A few minutes after the four mammals picked up Lukey’s boat and headed out into the water,

“I’ve got to be honest,” Gail began, the gopher rubbing his glove-covered paws together for a moment, “the water being this clear? Like… the fact that I can stare down length after length right to the very bottom? And count all the natural springs throughout a whole mile radius? It’s so pretty, I know, but it feels wrong. Like it’s breaking my sense of reality.”

“Reality,” Pseudo repeated. The fox continued to fiddle with their long, metallic device that leaned up against the sides of Lukey’s boat from within, the specially made item featuring a set of gripping pinchers at the end that the mammals found a bit too sharp.
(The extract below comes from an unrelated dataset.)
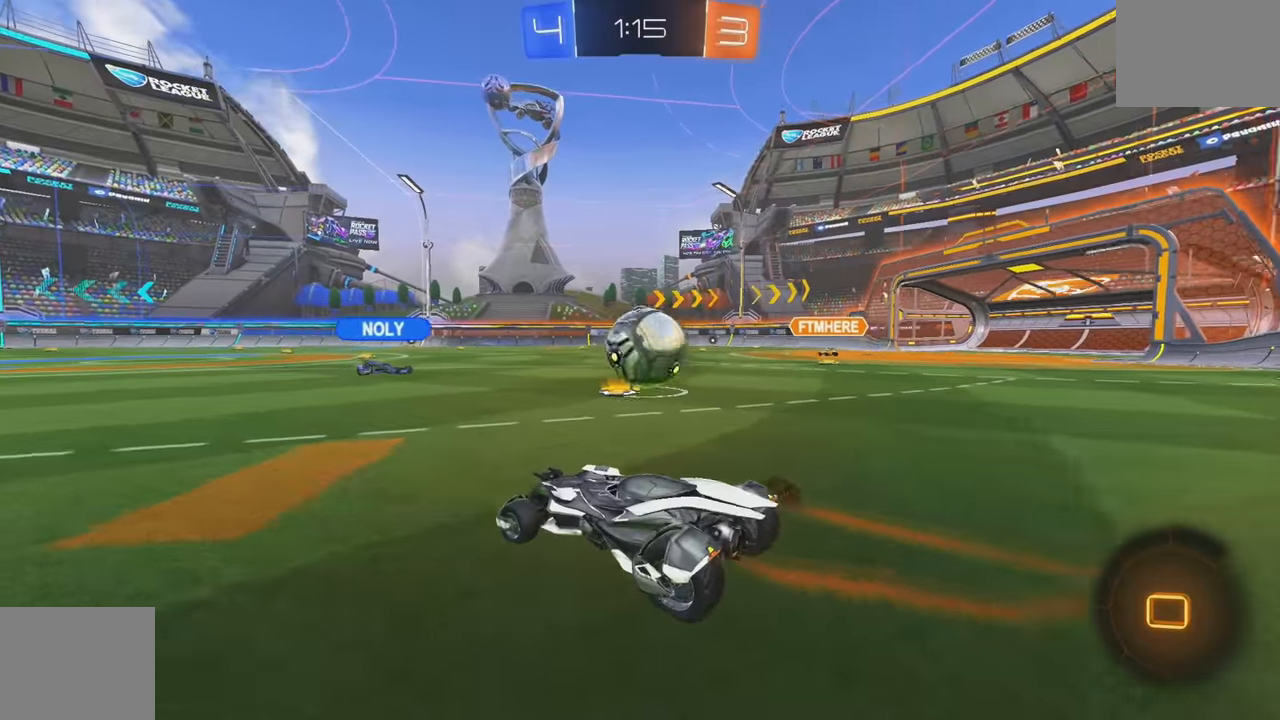
{"dt_ms": 500, "buttons": ["R2"], "left_stick": "center", "events": [[250, "B", "down"], [350, "B", "up"], [350, "left_stick", "left"], [466, "left_stick", "center"]]}
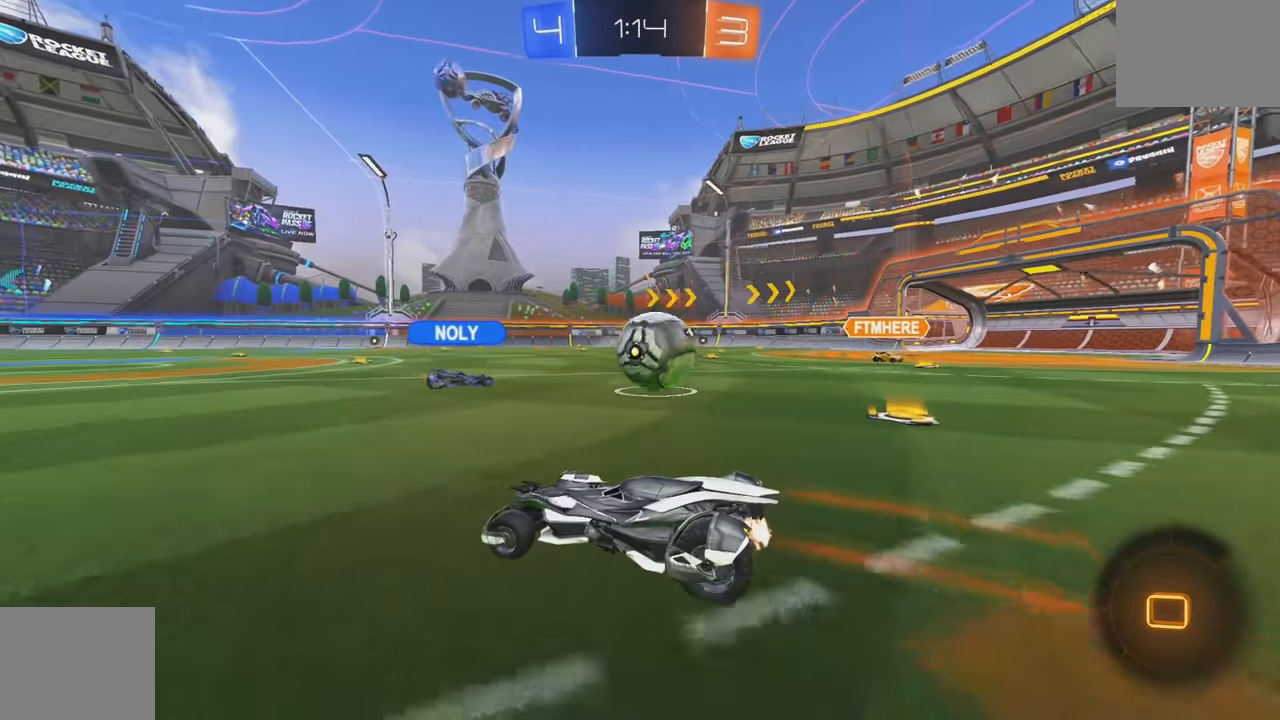
{"dt_ms": 500, "buttons": ["R2"], "left_stick": "center", "events": [[16, "left_stick", "right"], [183, "left_stick", "center"], [233, "A", "down"], [233, "left_stick", "up"], [250, "L1", "down"], [300, "A", "up"], [333, "A", "down"], [400, "L1", "up"], [450, "A", "up"], [483, "left_stick", "center"]]}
“Well… like… I feel as if I’m living in a video game, and something about the programming for his lake itself got botched. So, the actual water itself failed to properly load, and thus I’m staring straight through an artificially created patch of philosophically perplexing nothingness,” Gail declared. He snorted. “The chemical make-up of these waters must be incredible. And it reflects the strange pattern of that cumulonimbus front coming in high above ideally.”

"To be honest, I thought everything about the way you talk and present yourself was, at first, some kind of a bleedin' act," Paddy remarked, the fox clutching a small bag of peanuts and munching on a few of them, "but it only took a minute or two to figure out that you're just like that. You little pox. You’re just like that."

"Like what?" The gopher reached idly for his own gripping device while still gazing at the shimmering rocks laying across the lakebed.

"Like a mammal that says 'philosophically perplexing nothingness' in a regular conversation," Paddy muttered, the fox chuckling for a few seconds.

“Is that something small, golden, and sparking out by the big rocks? Finally!” Pseudo interjected, the fox’s smile appearing as wide as their friends had ever seen.

“I think so!” Gail started rowing. His companions quickly followed his lead. The gopher stopped for a moment, though, as a strong breeze distorted the surface of the water. “Seems like a ring? Or a pin? A badge? Something else tiny yet shiny?”

“The hell is that little golden nub attached to…” The stout fox rubbed his forehead in total confusion.

The gopher’s eyes grew wide as dinner plates as it finally struck him that the gold ring that he and his compatriots had been gazing at, surrounded by a set of large grey rocks all around, rested at the end of a long paw. The formerly bright colors had faded considerably with bits of fur getting somewhat ragged. Facts were facts. The four of them had come across a whole arm buried on the lakebed.

“Mother of mercy,” Paddy muttered, the fox clearly looking overwhelmed as sweat began to bead up across his chubby cheeks.

“A dead body? Really?” Gail thrust both of his tiny arms in the air as emotions rippled across his whole body. “A dead body! The one time, Pseudo, I let you bring me on one of your weird adventures, and your stupid ass brings me right to a crime scene! God, you damned preds!”

“Could be… worse…” Paddy muttered without really thinking.

“How?” Gail asked, his eyes bulging out of his face a bit.

“Well, it could be raining,” Pseudo chimed in.

With a crack of thunder appearing far above, the chunk of thunderclouds that’d slowly migrated across the sky resting atop the lake began to darken. Drop after drop started to fall upon the three foxes. The gopher, though unscathed at first, let out a gigantic moan.